**Task to complete:** When you write out the listing, keep every character and omit the pictures.

**Available records:**
--

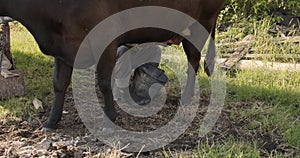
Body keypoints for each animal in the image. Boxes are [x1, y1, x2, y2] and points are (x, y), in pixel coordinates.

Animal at [0, 0, 225, 131]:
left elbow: (103, 82)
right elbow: (59, 84)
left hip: (200, 24)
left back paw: (186, 98)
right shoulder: (63, 47)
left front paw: (109, 118)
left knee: (193, 62)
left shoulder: (105, 40)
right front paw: (51, 121)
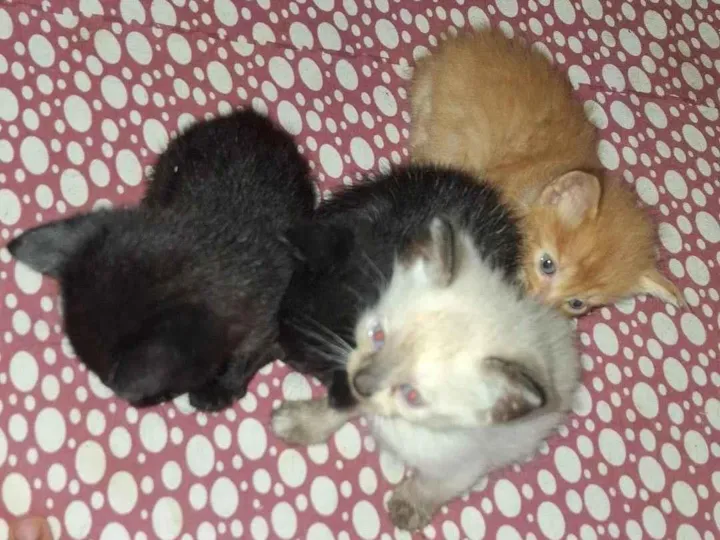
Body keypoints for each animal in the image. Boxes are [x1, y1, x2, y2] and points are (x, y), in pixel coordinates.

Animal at [7, 109, 315, 411]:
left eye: (161, 393)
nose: (140, 402)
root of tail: (253, 118)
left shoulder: (272, 318)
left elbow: (250, 355)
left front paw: (220, 389)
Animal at [271, 165, 580, 531]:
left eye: (414, 394)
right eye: (375, 334)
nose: (288, 355)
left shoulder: (468, 456)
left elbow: (443, 480)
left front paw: (411, 504)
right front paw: (302, 422)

--

**Answer to this problem:**
Body keypoints for each animal in the image. Boxes are [x1, y1, x2, y2] and points are (x, y), in pixel coordinates.

Animal at [0, 0, 225, 131]:
left elbow: (103, 82)
right elbow: (59, 84)
left hip: (200, 24)
left back paw: (186, 98)
right shoulder: (63, 47)
left front paw: (109, 118)
left knee: (193, 62)
left shoulder: (105, 40)
right front paw: (51, 121)
Body keypoints for each animal in the image. Boxes are [x1, y1, x2, y2] and points are (x, y), in pixel coordinates.

Animal at [7, 109, 315, 411]:
left eye: (161, 393)
nose: (140, 402)
root of tail: (253, 118)
left shoulder: (272, 318)
left elbow: (250, 355)
left front paw: (220, 389)
Animal at [271, 165, 580, 531]:
left eye: (414, 394)
right eye: (375, 334)
nose: (288, 355)
left shoulder: (468, 456)
left elbow: (443, 480)
left front paw: (411, 504)
right front paw: (302, 422)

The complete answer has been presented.